Posted on November 4, 2021

In the Archdiocese of St. Paul and Minneapolis, a two-page memo from the archdiocesan Office of the Chancellor for Civil Affairs and Office for the Mission of Catholic Education informed school leaders that, “as with all vaccines, (COVID-19) vaccination of school-age children is a decision of parents and is not mandated by Catholic schools or the Archdiocese.”

The following article originally appeared in the online edition of Catholic Spirit Oct 29,2021:

Catholic schools in Minnesota won’t mandate their students receive a COVID-19 vaccine, education officials in all six of the state’s dioceses announced Oct. 29.

In the Archdiocese of St. Paul and Minneapolis, a two-page memo from the archdiocesan Office of the Chancellor for Civil Affairs and Office for the Mission of Catholic Education informed school leaders that, “as with all vaccines, (COVID-19) vaccination of school-age children is a decision of parents and is not mandated by Catholic schools or the Archdiocese.”

The memo was addressed to pastors with Catholic schools, canonical administrators of Catholic schools and heads of Catholic schools.

It was issued the morning of Oct. 29, after a Federal Food and Drug Administration advisory panel endorsed Oct. 26 Pfizer’s vaccine for use in children as young as age 5.

In the afternoon of Oct. 29, the FDA announced that it had authorized the vaccine for that use.
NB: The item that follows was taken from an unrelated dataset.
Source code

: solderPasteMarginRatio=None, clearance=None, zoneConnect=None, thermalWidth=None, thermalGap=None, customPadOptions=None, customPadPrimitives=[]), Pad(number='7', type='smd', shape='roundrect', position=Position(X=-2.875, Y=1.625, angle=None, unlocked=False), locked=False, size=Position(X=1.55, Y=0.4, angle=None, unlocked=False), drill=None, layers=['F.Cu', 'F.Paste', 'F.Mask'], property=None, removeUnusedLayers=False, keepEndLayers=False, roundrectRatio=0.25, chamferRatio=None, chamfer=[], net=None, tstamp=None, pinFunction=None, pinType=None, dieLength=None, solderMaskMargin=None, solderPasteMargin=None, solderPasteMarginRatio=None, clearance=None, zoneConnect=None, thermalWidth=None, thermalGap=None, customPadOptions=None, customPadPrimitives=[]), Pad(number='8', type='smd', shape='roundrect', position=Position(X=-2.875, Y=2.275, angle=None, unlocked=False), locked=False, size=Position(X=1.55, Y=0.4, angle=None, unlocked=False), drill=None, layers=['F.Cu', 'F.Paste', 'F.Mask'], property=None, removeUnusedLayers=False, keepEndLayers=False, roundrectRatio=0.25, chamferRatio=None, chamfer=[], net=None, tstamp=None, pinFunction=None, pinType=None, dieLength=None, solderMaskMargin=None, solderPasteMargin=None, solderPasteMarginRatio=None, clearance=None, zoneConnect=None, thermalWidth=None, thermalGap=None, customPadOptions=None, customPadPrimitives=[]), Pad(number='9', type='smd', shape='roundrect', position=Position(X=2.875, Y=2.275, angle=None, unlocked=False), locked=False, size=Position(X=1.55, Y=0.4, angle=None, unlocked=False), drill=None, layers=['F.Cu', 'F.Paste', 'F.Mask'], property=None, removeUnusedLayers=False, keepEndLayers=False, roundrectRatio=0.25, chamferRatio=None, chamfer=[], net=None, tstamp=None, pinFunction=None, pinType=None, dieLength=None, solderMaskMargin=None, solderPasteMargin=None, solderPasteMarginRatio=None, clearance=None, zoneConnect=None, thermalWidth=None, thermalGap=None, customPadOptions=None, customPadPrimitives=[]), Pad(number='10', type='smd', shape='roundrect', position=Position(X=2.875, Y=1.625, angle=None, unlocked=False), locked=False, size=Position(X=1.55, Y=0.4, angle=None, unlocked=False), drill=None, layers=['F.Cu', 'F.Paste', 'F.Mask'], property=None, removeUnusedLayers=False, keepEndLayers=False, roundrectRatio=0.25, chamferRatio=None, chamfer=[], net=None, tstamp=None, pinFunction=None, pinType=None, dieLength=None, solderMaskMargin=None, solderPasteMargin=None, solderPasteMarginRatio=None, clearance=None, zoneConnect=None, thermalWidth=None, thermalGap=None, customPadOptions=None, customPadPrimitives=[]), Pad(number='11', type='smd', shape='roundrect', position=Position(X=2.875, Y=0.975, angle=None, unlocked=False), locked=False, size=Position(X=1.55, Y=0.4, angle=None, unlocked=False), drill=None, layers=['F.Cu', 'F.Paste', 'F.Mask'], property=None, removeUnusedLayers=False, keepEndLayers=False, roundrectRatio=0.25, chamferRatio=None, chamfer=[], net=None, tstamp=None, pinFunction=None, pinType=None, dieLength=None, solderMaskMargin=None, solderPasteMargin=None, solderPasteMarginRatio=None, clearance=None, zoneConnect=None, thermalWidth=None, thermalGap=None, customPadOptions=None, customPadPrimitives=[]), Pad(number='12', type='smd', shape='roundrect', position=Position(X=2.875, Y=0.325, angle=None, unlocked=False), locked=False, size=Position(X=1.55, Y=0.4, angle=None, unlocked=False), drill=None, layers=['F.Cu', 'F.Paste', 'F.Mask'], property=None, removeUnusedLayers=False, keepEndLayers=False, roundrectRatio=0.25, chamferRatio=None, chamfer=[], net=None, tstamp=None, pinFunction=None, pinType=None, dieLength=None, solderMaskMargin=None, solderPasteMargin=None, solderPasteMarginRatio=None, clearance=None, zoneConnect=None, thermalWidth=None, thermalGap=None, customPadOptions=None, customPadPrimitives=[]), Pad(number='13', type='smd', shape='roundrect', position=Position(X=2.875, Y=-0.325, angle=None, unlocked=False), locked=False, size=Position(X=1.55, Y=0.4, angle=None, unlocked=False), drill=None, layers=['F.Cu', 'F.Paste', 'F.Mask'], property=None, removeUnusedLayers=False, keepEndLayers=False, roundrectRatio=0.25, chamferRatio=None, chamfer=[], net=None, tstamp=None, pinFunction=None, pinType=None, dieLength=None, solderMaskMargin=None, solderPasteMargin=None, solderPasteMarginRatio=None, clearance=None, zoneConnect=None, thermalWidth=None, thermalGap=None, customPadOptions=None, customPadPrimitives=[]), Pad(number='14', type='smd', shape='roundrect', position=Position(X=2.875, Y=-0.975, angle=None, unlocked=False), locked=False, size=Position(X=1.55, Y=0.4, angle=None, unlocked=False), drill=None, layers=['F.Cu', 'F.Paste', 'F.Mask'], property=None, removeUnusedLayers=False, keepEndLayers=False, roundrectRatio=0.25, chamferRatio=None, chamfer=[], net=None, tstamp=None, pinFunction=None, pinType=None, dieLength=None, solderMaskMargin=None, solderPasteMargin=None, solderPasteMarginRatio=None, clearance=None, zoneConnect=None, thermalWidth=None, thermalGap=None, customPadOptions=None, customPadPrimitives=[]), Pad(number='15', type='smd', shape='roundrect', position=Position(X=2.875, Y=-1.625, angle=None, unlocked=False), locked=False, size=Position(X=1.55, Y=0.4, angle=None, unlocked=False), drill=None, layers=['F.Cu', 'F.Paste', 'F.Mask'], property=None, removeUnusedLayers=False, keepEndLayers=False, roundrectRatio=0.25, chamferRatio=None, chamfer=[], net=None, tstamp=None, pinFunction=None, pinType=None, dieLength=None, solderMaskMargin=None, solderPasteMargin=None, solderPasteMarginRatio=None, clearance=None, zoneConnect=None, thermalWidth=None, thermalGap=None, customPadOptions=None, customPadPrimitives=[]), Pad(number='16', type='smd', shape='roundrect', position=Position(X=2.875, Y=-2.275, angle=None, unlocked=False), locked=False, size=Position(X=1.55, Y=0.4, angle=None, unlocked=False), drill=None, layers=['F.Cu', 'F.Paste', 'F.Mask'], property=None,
According to multiple news sources, the U.S. Centers for Disease Control is expected to recommend vaccination for children ages 5-11 next week. In May, the CDC began recommending the vaccine for ages 12 and older.
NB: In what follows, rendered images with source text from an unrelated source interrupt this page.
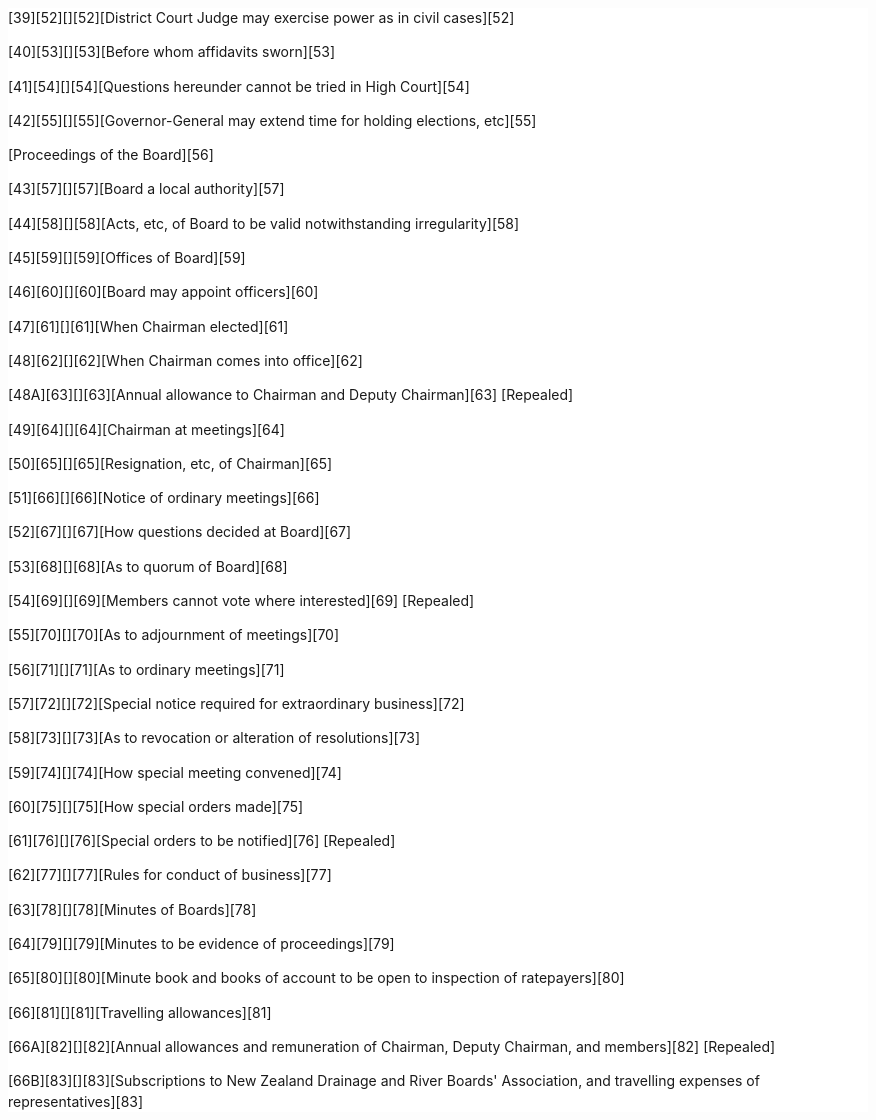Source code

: [39][52][][52][District Court Judge may exercise power as in civil cases][52]

[40][53][][53][Before whom affidavits sworn][53]

[41][54][][54][Questions hereunder cannot be tried in High Court][54]

[42][55][][55][Governor-General may extend time for holding elections, etc][55]

[Proceedings of the Board][56]

[43][57][][57][Board a local authority][57]

[44][58][][58][Acts, etc, of Board to be valid notwithstanding irregularity][58]

[45][59][][59][Offices of Board][59]

[46][60][][60][Board may appoint officers][60]

[47][61][][61][When Chairman elected][61]

[48][62][][62][When Chairman comes into office][62]

[48A][63][][63][Annual allowance to Chairman and Deputy Chairman][63] \[Repealed\]

[49][64][][64][Chairman at meetings][64]

[50][65][][65][Resignation, etc, of Chairman][65]

[51][66][][66][Notice of ordinary meetings][66]

[52][67][][67][How questions decided at Board][67]

[53][68][][68][As to quorum of Board][68]

[54][69][][69][Members cannot vote where interested][69] \[Repealed\]

[55][70][][70][As to adjournment of meetings][70]

[56][71][][71][As to ordinary meetings][71]

[57][72][][72][Special notice required for extraordinary business][72]

[58][73][][73][As to revocation or alteration of resolutions][73]

[59][74][][74][How special meeting convened][74]

[60][75][][75][How special orders made][75]

[61][76][][76][Special orders to be notified][76] \[Repealed\]

[62][77][][77][Rules for conduct of business][77]

[63][78][][78][Minutes of Boards][78]

[64][79][][79][Minutes to be evidence of proceedings][79]

[65][80][][80][Minute book and books of account to be open to inspection of ratepayers][80]

[66][81][][81][Travelling allowances][81]

[66A][82][][82][Annual allowances and remuneration of Chairman, Deputy Chairman, and members][82] \[Repealed\]

[66B][83][][83][Subscriptions to New Zealand Drainage and River Boards' Association, and travelling expenses of representatives][83]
In the memo, the offices restated that Church teaching from the Congregation for the Doctrine of the Faith “affirms that ‘all vaccinations recognized as clinically safe and effective can be used in good conscience’ and it is ‘morally acceptable’ for Catholics to take a COVID-19 vaccine. The memo went on to quote the CDF: “At the same time … practical reason makes it evident that vaccination is not, as a rule a moral obligation, and that therefore, it must be voluntary.”

“As with all healthcare decisions, parents of students in our Catholic schools should carefully weigh the risks and benefits in consultation with their healthcare provider,” the memo stated.

“Catholic schools can be a helpful resource by educating families of the Church’s teaching on vaccines, and encouraging them to meet with their primary care provider to discuss their child’s particular health history, risks, and benefits associated the COVID-19 vaccine.”

The memo acknowledged that decisions around vaccines “can look different from one family to another.”

“The levels of disagreement often found between families on COVID-19 protocols has resulted in significant discord and in some places, sadly, division,” the memo stated. “These disagreements undermine the unity and trust that is essential in the relationships that a quality Catholic education relies upon. As we turn toward the Lord for help in healing our communities, please join us in praying for greater respect, unity, and understanding in our effort to better learn how to live with this pandemic.”

The memo was also shared with school leaders in the dioceses of Crookston, Duluth, New Ulm, St. Cloud and Winona-Rochester.